US 12,236,970 B2
Separating speech by source in audio recordings by predicting isolated audio signals conditioned on speaker representations
Neil Zeghidour, Paris (FR); and David Grangier, Mountain View, CA (US)
Assigned to Google LLC, Mountain View, CA (US)
Filed by Google LLC, Mountain View, CA (US)
Filed on Oct. 17, 2022, as Appl. No. 17/967,726.
Application 17/967,726 is a continuation of application No. 17/170,657, filed on Feb. 8, 2021, granted, now 11,475,909.
Claims priority of provisional application 62/971,632, filed on Feb. 7, 2020.
Prior Publication US 2023/0112265 A1, Apr. 13, 2023
This patent is subject to a terminal disclaimer.
Int. Cl. G10L 21/028 (2013.01); G06N 3/045 (2023.01); G06N 3/08 (2023.01); G10L 17/04 (2013.01); G10L 17/18 (2013.01); G10L 21/0208 (2013.01); G10L 21/0272 (2013.01); G10L 21/0316 (2013.01); G10L 25/30 (2013.01)

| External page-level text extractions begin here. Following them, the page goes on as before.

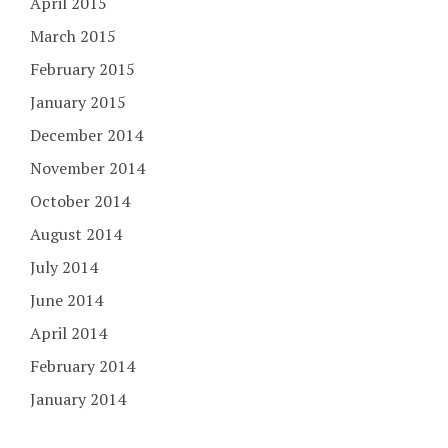
April 2015
March 2015
February 2015
January 2015
December 2014
November 2014
October 2014
August 2014
July 2014
June 2014
April 2014
February 2014
January 2014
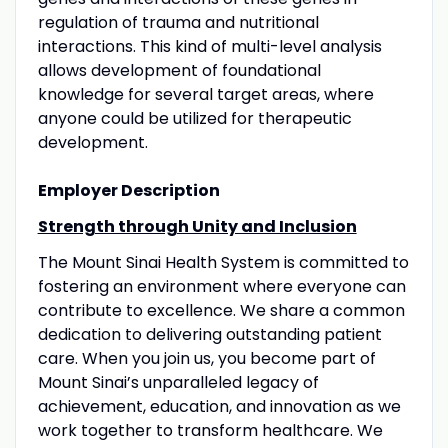
regulation of trauma and nutritional
interactions. This kind of multi-level analysis
allows development of foundational
knowledge for several target areas, where
anyone could be utilized for therapeutic
development.
Employer Description
Strength through Unity and Inclusion
The Mount Sinai Health System is committed to
fostering an environment where everyone can
contribute to excellence. We share a common
dedication to delivering outstanding patient
care. When you join us, you become part of
Mount Sinai’s unparalleled legacy of
achievement, education, and innovation as we
work together to transform healthcare. We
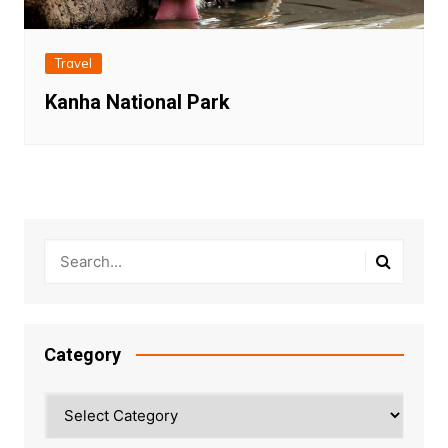
Travel
Kanha National Park
Category
Category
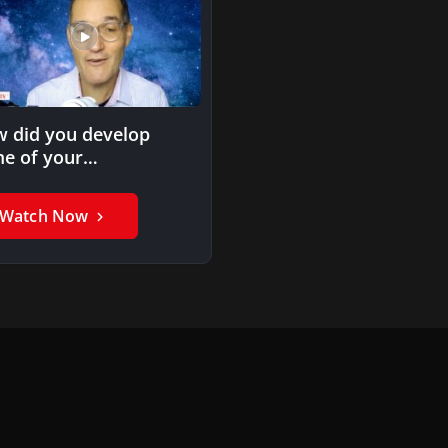
 did you develop
e of your
hodologies?
Watch Now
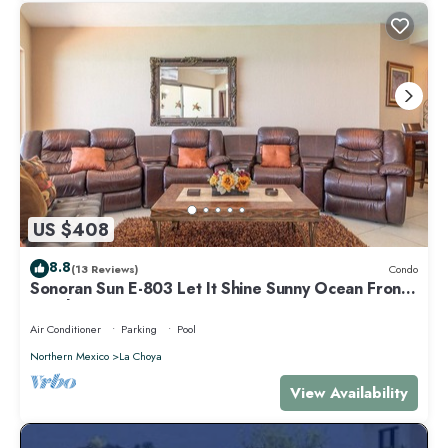
US $408
8.8
(13 Reviews)
Condo
Sonoran Sun E-803 Let It Shine Sunny Ocean Front
Condo
Air Conditioner
Parking
Pool
Northern Mexico
La Choya
View Availability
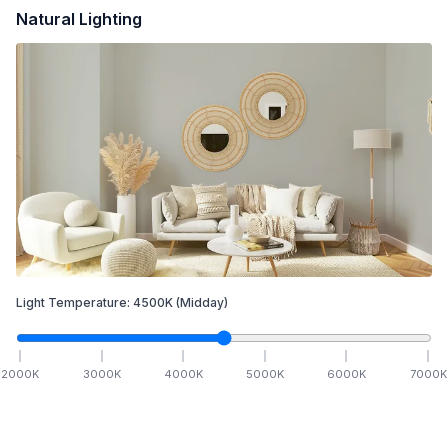
Natural Lighting
Light Temperature:
4500
K
(Midday)
2000
K
3000
K
4000
K
5000
K
6000
K
7000
K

CPC G10L 21/028 (2013.01) [G06N 3/045 (2023.01); G06N 3/08 (2013.01); G10L 17/04 (2013.01); G10L 17/18 (2013.01); G10L 21/0208 (2013.01); G10L 21/0272 (2013.01); G10L 21/0316 (2013.01); G10L 25/30 (2013.01); G10L 2021/02087 (2013.01)] 21 Claims
OG exemplary drawing
 
1. A method performed by one or more computers, the method comprising:
obtaining a recording comprising speech from a plurality of speakers;
processing the recording using a speaker neural network having speaker parameter values, comprising:
for each time step of multiple time steps, generating a respective set of per-time-step speaker representations, each per-time-step speaker representation representing features identifying a respective speaker in the recording for the time step;
generating a plurality of per-recording speaker representations based on the respective sets of per-time-step speaker representations, wherein each per-recording speaker representation represents features of a respective identified speaker in the recording;
processing the per-recording speaker representations and the recording using a separation neural network having separation parameter values, comprising:
for each per-recording speaker representation of the per-recording speaker representations, generating a respective predicted isolated audio signal that corresponds to speech of one of the speakers in the recording;
wherein the separation parameter values and the speaker parameters values are updated by training the speaker neural network and the separation neural network jointly using common training examples; wherein the speaker parameter values and the separation parameter values are updated by minimizing a separation loss between predicted isolated audio signals generated by the separation neural network and corresponding ground-truth audio signals in the common training samples, and the speaker parameter values are updated by minimizing a speaker loss, wherein the speaker loss measures, at each time step of the multiple time steps in a given common training example, (i) a first distance between a per-time-step speaker representation identifying a corresponding speaker and an embedding for the speaker for the time step and (ii) a second distance between two different per-time-step speaker representations at the same time step.